If a smaller guy puts 180% into training and still loses to a bigger guy, he will never beat said bigger guy no matter how hard he trains.

Rickson Gracie will never submit a gorilla, and Anderson Silva will never knock out an elephant.

"Knowing whether or not an opponent is better trained than another is too subjective."

Subjective doesn't enter into it, the point is you will never know how well trained an opponent is. Outside of a sport fight where you know your opponent's background and fight record, in the street you will have no way of knowing how well trained, motivated, dangerous, armed or unarmed your opponent is or how many in the group are his friends. If confronted, you simply have to make the decision to run or fight, and if you choose to fight, you need to maximize your advantages (surprise, terrain, available weapons, correct choice of technique etc.) no matter how big or small your opponent is.

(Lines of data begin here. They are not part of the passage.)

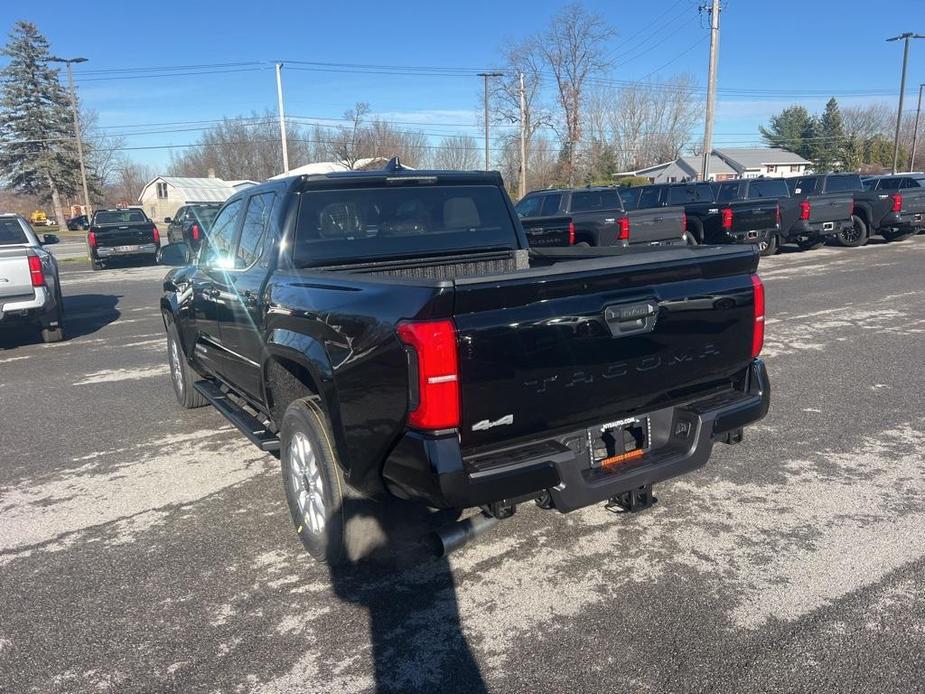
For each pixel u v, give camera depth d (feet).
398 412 9.58
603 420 11.00
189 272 19.02
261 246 14.74
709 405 11.91
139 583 11.94
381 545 11.70
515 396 9.78
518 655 9.74
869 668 9.18
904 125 306.55
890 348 25.72
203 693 9.23
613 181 174.50
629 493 11.44
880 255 54.13
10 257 30.48
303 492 12.55
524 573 11.80
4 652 10.19
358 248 14.78
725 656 9.52
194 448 18.35
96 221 75.82
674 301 11.18
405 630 10.41
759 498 14.21
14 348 32.60
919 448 16.52
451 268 16.07
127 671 9.71
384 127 210.38
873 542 12.34
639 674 9.25
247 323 14.61
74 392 24.21
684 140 247.29
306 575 12.02
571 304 10.10
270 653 10.00
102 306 45.44
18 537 13.78
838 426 18.10
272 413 14.48
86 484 16.25
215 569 12.32
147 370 27.07
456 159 231.30
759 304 12.50
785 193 59.16
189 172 312.71
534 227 44.55
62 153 217.77
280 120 114.83
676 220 47.44
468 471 9.51
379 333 9.71
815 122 287.69
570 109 177.06
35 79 217.36
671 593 11.03
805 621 10.18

Having realistic fight skills isn't magic, you will never develop the clairvoyance to know what your opponent is capable of, or how far he is willing to go. Actually, size is a secondary consideration in real fights, the bigger guy might be a cream puff, and the smaller guy might be a psychopathic Bruce Lee with a weapon. This is the primary reason it's never a good idea to fight unless you have no choice.


   By Backarcher on Sunday, April 11, 2010 - 11:34 pm: Edit Post

Brilliant!


   By Jake Burroughs on Monday, April 12, 2010 - 11:12 am: Edit Post

I will be putting up a review later this week on my blog, but I cannot suggest this book enough:
"Meditations on Violence" by Rory Miller

Read it, re-read it, and keep it for future reading!

Cheers
Jake


   By William on Monday, April 12, 2010 - 05:09 pm: Edit Post

Amen Tim


   By chris hein on Monday, April 12, 2010 - 08:08 pm: Edit Post

It doesn't get any more clear then that.


   By Kit Leblanc on Monday, April 12, 2010 - 08:42 pm: Edit Post

I would say first and foremost, stop thinking about a "fight" as a "fight." Two (or more) guys squared off and in an agreement to throw down.

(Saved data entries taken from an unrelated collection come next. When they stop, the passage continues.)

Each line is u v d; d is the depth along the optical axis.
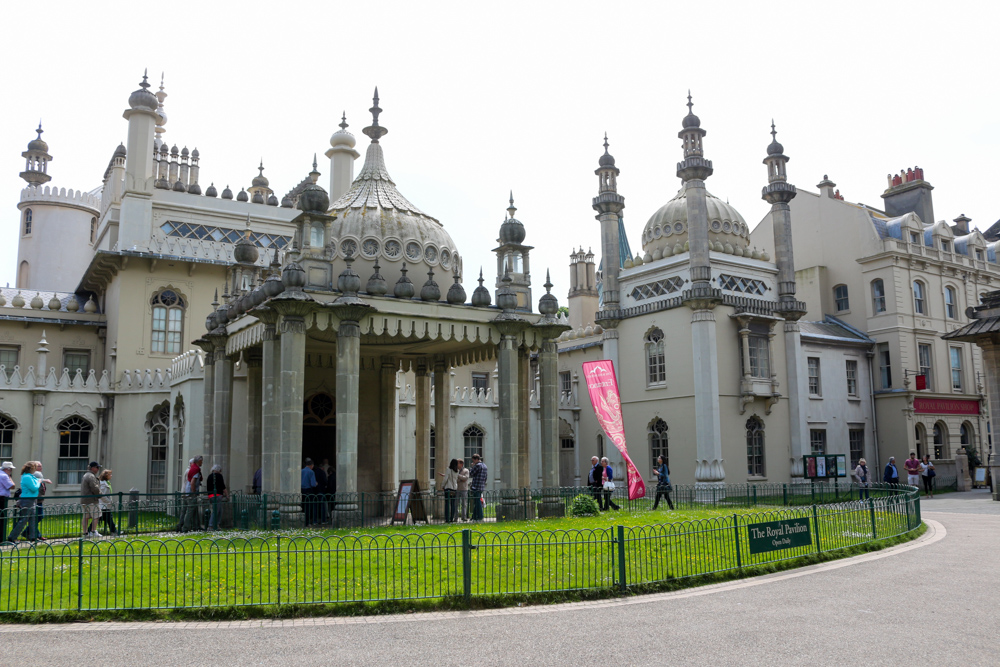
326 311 17.28
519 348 21.25
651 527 12.00
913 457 34.44
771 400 32.69
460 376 45.12
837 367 37.53
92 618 9.46
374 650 8.07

Start thinking of them as "assaults," in other words you are being assaulted by one or more persons, often by surprise, and you are a step ahead of the curve in terms of preparing for real violence.

And don't just read books (I would strongly recommend the Gift of Fear by Gavin Debecker), read the news on what happens in your local area. All sorts of information on how these things go down is available there.

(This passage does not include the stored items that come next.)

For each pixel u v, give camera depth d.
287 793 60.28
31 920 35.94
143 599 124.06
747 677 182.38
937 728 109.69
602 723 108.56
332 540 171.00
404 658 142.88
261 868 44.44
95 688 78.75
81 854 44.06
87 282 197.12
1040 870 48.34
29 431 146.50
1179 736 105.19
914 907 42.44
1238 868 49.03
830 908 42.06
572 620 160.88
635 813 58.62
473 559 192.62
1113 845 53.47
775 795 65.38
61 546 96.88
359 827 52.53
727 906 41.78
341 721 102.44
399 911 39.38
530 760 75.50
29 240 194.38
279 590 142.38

   By Tim on Tuesday, April 13, 2010 - 12:57 am: Edit Post

I recommend "The Gift of Fear" as well.

Also, Lt. Col. Dave Grossman's book "On Combat."


   By Timber on Wednesday, April 14, 2010 - 09:07 am: Edit Post

Little Black Book of Violence


One of my favorites


   By Backarcher on Wednesday, April 14, 2010 - 04:18 pm: Edit Post

I recommend "The Gift of Fear" as well.

It's required reading in my self-defense class.


   By Bob #2 on Thursday, April 15, 2010 - 01:16 am: Edit Post

"One Hundred Years of Solitude" by Marquez is excellent


   By Jake Burroughs on Thursday, April 15, 2010 - 11:39 am: Edit Post

As promised:
http://threeharmonies.blogspot.com/2010/04/meditations-on-violence-book-review.h tml


   By Brian Kennedy on Friday, April 16, 2010 - 10:05 am: Edit Post

Thanks for the lead on that book Gift of Fear. I ordered a copy.